Last edited by Teubier; February 13, 2012 at 04:34 PM.
Steven Spielberg - He's made so many great movies from my childhood.
Edger Wright - For making Scott Pilgrim, that movie is so damn good.
Ridley Scott - for Alien.
Jon Favreau - for Iron Man and Elf.
In my opinion, the aesthetic of those two in filmmaking hits home perfectly.
Thanks! You too, especially Darren Aronofsky. I loved Requiem for a Dream and Black Swan!
Totally forgot about this thread
Anyway, there's Tom McCarthy, a writer/director 2 in one, most famous for his works The Station Agent, The Visitor and Win Win.
That aside there's Steven Soderbergh (Ocean Triology, The Informant!) and Alejandro González Iñárritu famous for his death triology (Amores Perros, 21 Grams and Babel)

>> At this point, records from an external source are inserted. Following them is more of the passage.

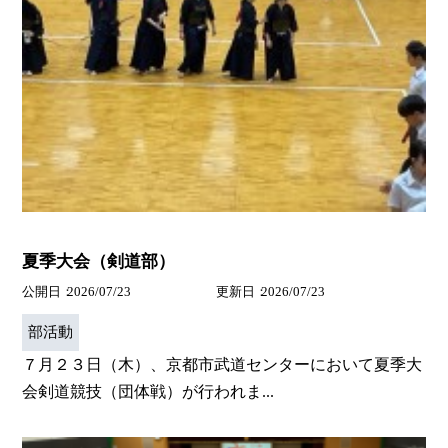
夏季大会（剣道部）
公開日
2026/07/23
更新日
2026/07/23
部活動
７月２３日（木）、京都市武道センターにおいて夏季大
会剣道競技（団体戦）が行われま...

That's those who weren't mentioned already
Stanley Kubrick(2001, Clockwork Orange, Full Metal Jacket, Dr. Strangelove) by far my favorite, I always go back to him when discussing and viewing film, then Ingmar Bergman(The Seventh Seal, Wild Strawberries, Fanny and Alexander, Cries and Whispers), Woody Allen(Annie Hall, Deconstructing Harry, Love and Death), Charlie Chaplin(The Great Dictator, Modern Times, The Gold Rush), F. W. Murnau(Nosferatu, Sunrise), Steven Spielberg(E.T., A.I., Jaws, Jurassic Park), Frederico Fellini( La strada, 8 1/2).
George Lucas! Star Wars series and Indiana Jones series. Some of the the best movies I've ever seen.
1. Ingmar Bergman
2. Martin Scorcese
3. Woody Allen
4. Stanley Kubrick
5. Akira Kurosawa
6. Luis Bunuel
7. Quentin Tarantino
8. Andrei Tarkovsky
9. Orson Welles
10. Roberto Benigni
11. Michael Bay
Woops, now I realize that I have so many favorite movie directors. The list could still go on and on at least until 20.
1. Stanley Kubrick (Paths of Glory, Dr. Strangelove, The Shining)
2. Spike Lee (School Daze, Summer of Sam, Mo' Better Blues)
3. Ridley Scott (Legend, Black Rain, Gladiator)
4. Paul Thomas Anderson (There Will Be Blood, Hard Eight, Boogie Nights)
5. David Fincher (Fight Club, Seven, The Social Network)
6. Steven Spielberg (E.T., Schindler's List, The Adventures of Tin-Tin)
7. Quentin Tarantino (Resevoir Dogs, Jackie Brown, Inglourious Basterds)
8. Wes Anderson (Fantastic Mr. Fox, Moonrise Kingdom, The Royal Tenenbaums)
9. Alfred Hitchcock (Frenzy, The Trouble With Harry, Psycho)
10. Kevin Smith (Clerks, Jay & Silent Bob Strike Back, Red State)
11. Martin Scorsese (Taxi Driver, Raging Bull, Goodfellas)
12. Christopher Nolan (Insomnia, Inception, The Prestige)
13. James Cameron (The Terminator, Aliens, True Lies)
14. Tony Scott (Beverly Hills Cop 2, Top Gun, Man On Fire)
15. Robert Rodriguez (Desperado, Machete, From Dusk Till' Dawn)
....that's my list so far and R.I.P. to Tony Scott.
Kwak Jae Yong
Pier Paolo Pasolini - Salo, The Canterbury Tales, The Decameron, The Gospel According to Matthew.